Adversary Resistant Computing

The very first question asked when one begins to awaken to the hazards in the world today will be “How do I ensure my current phone and computer safe?” Serious practitioners ask themselves this each day, when they first rise in the morning, and then again when the close their eyes to sleep.

We answer this simple question with a number of others, to sharpening thinking.

First, what hunts you?

Your answer(s) to this conditions the required level of discipline, as there are a spectrum of threats:

  • Largely civilian OSINT practitioners, law abiding, usually lacking a budget.
  • Sanctioned civilian investigators, corporate security or private detectives, with some skills, some budget, and some degree of law enforcement support in their jurisdiction.
  • Cyber specific adversaries, specialty vendors with skills, tools, and the talent to properly pursue threats to their interests.
  • Violent action groups, able and willing to engage in extralegal activities, or operating in areas where there are no surviving authorities providing law and order.
  • Nation state actors, who have less talent and flexibility across the board than the other threats, but much larger budgets, and who bring a long term perspective.
  • Global intelligence players, such as the Five Eyes everywhere, China and Russia in their own territories, and the set of competent regional powers such as Iran or India.

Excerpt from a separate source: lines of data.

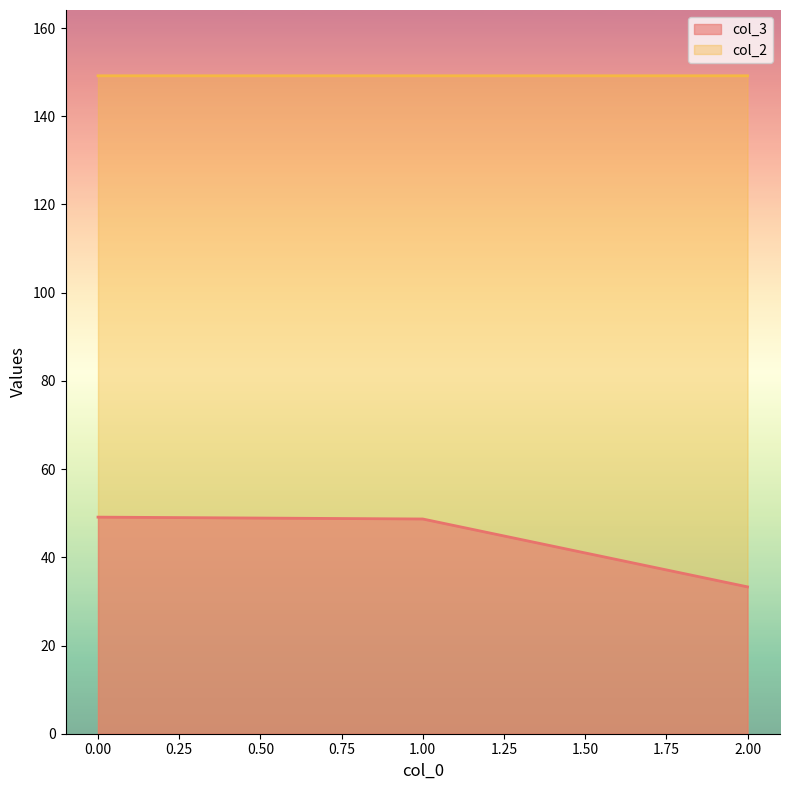

Reading left to right, list all the values displayed in this chart.

col_3: 49.1	48.7	33.3
col_2: 149.2	149.2	149.2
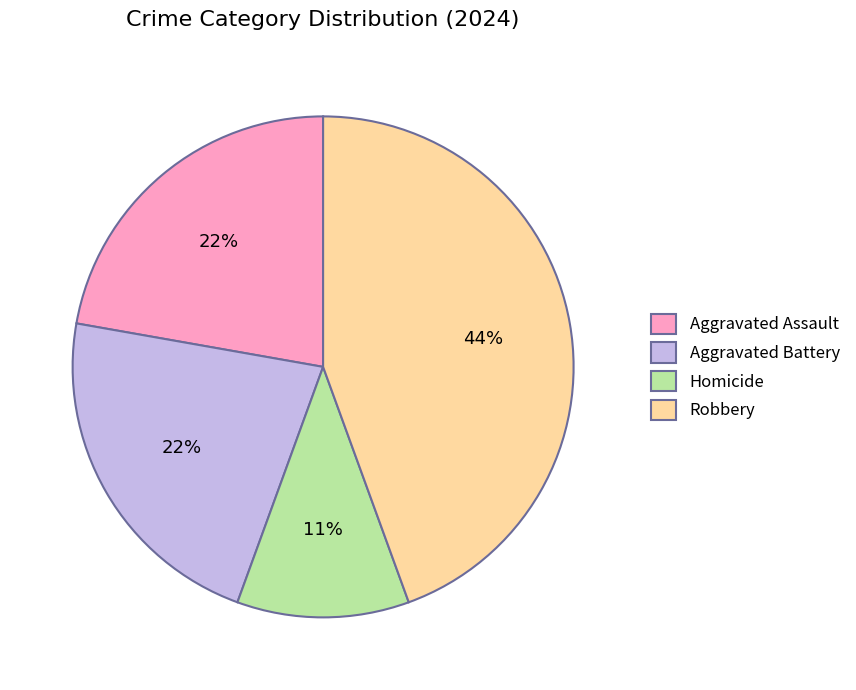

Count the number of slices in the pie.

4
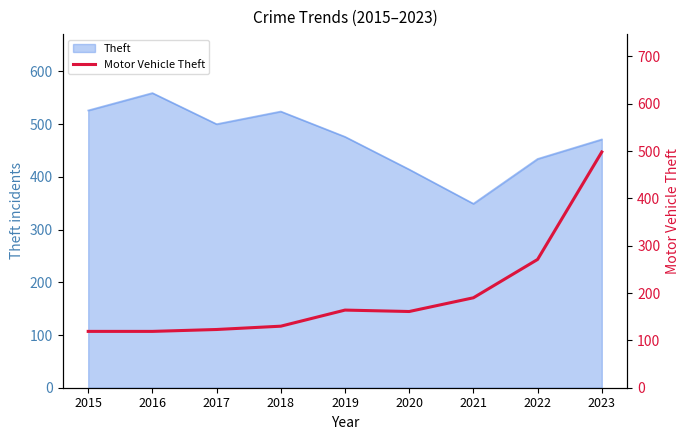

Which label corresponds to the smallest value in the chart?

2015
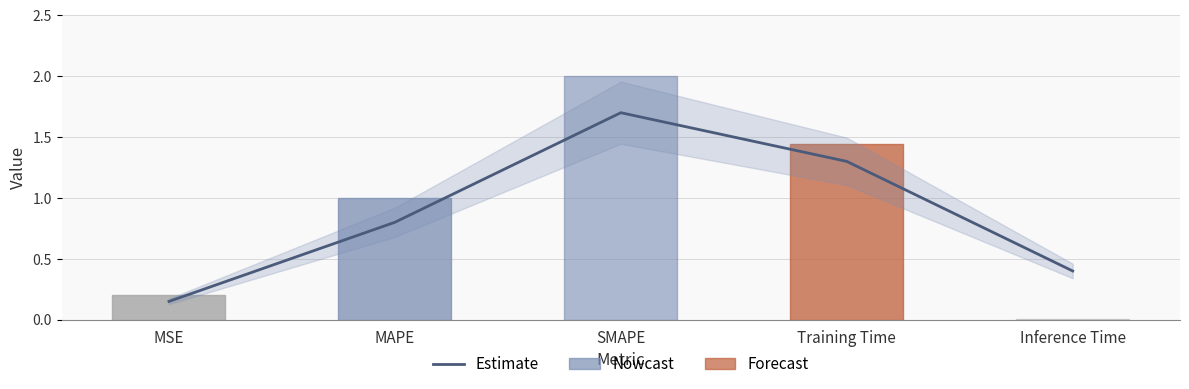

The value of col_1 at MAPE is 1.0. True or false?

True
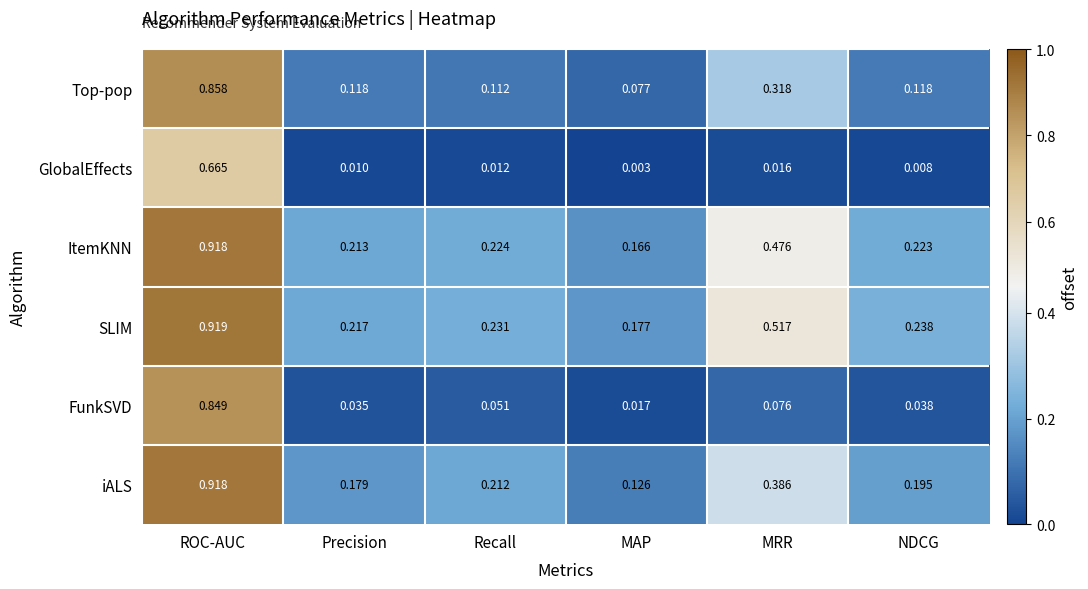

Where is GlobalEffects nearest to the value 0?

MAP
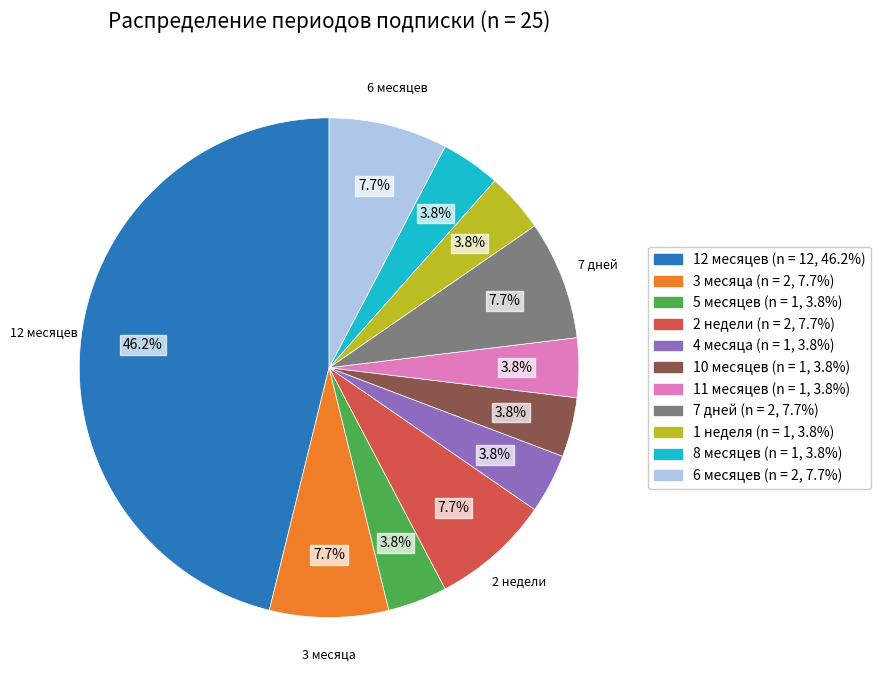

What is the ratio of the value at 8 месяцев to the value at 1 неделя?

1.0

Once you have a sense of your peak problem, and understand that it can and will employ the smaller fish, you have a starting point to understanding what is required.

Second, what role does your organization play?

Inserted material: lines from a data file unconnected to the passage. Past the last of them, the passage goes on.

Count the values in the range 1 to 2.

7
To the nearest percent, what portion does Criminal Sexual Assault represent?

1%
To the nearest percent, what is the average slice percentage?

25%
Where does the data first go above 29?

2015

If you are reading this you presumably fit into one of those six very general threat buckets we just named. Depending on the day, we fit into the first three, we might be working for the upper two, and we have been involved in the study of, but not direct conflict with violent extralegal actors.

Third, what role do you yourself play?

If you are reading our internal documentation you’ll find that we partition people into three types of roles:

  • Actors – those who travel, who may interact with an observation target in some fashion, who face the risks of identification, device intrusion, device seizure, and so forth.
  • Collectors – typically passive observers whose intent is to go unnoticed, and who largely succeed. One the strengths of our system is the ability to capture cognitive surplus and the free time of motivated observers, who may be equipped with as little as a prepaid Android device.
  • Directors – those who can assess risk and advise Actors, who have overall situational awareness for group activity, who guide and motivate Collectors.

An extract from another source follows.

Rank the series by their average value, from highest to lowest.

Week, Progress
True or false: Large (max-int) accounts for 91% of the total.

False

Having considered this, you now understand some of what we are thinking when we answer that first query about device safety.

What to NOT do …

If “Microsoft Windows” is ever meant to be a serious answer, the original question was poorly phrased. We just don’t use it unless there is a specific need to look like a Windows user, with the implication being that one is actively nosing around an adversary and wants to blend into the background noise.

NSA employees are known to use Apple products and many of us favor them, for the smooth blend of consumer software and Unix security features. Others prefer Linux.

If you mentally edit every mention of “cell phone”, replacing it with “small, stupid computer, too trusted, and far too easily lost or seized and searched”, you’ll be on the right track. They are a fact of life, but so is the common cold during fall and winter, and you know the steps you should take to avoid that.

There are decent Android products, albeit ZTE, in the second tier of such devices for prepaid services such as GoPhone or TracFone. $25 to $50 will net you a device which you do not need to fund for cell service in order to start using it for some purposes. A slightly dated phone you have retired is also a good choice here.

Some Specific Recommendations

You should be familiar with a type two hypervisor. The solid free one is VirtualBox. The paid solution is VMware Workstation on Linux/Windows, or Fusion on the Mac. Apple owners should avoid Parallels – the price is attractive, it’s a smooth OSX native, but power hungry and the ability to work with other platforms ranges from poor to nonexistent.

TAILS Linux is a live CD distro that defaults to using the Tor network. We like this on small laptops, but hardware support is variable, and they dropped the 32 bit version some time ago. This software works well under both VirtualBox and VMware.

We like the idea of Whonix, a dual VM gateway/workstation environment that will run under VirtualBox. Prior to this existing we rolled a solution of our own in this area, and we still use it, because Tor is not always the right answer when it comes to Adversary Resistant Networking.

The pinnacle for adversary resistance is Qubes, a type one hypervisor based on CentOS that provides multiple exclusive security domains. This system has some very specific hardware requirements and even an experienced Linux administrator is going to face challenges using it.

A minimum comfortable desktop for this sort of work will have an i7 processor, 16 gig of ram, and a solid state disk. Our group has several Dell M4600, which max out at 32 gig, which supports the latest Qubes, and which offers both a 2.5″ drive bay and an MSATA slot on the mainboard.

Leave Windows on the main drive if that is your current comfort zone, install VirtualBox to get started using a hypervisor, and a small MSATA drive will be fine for Qubes or Linux transition. A well appointed machine can be had on Amazon for $500.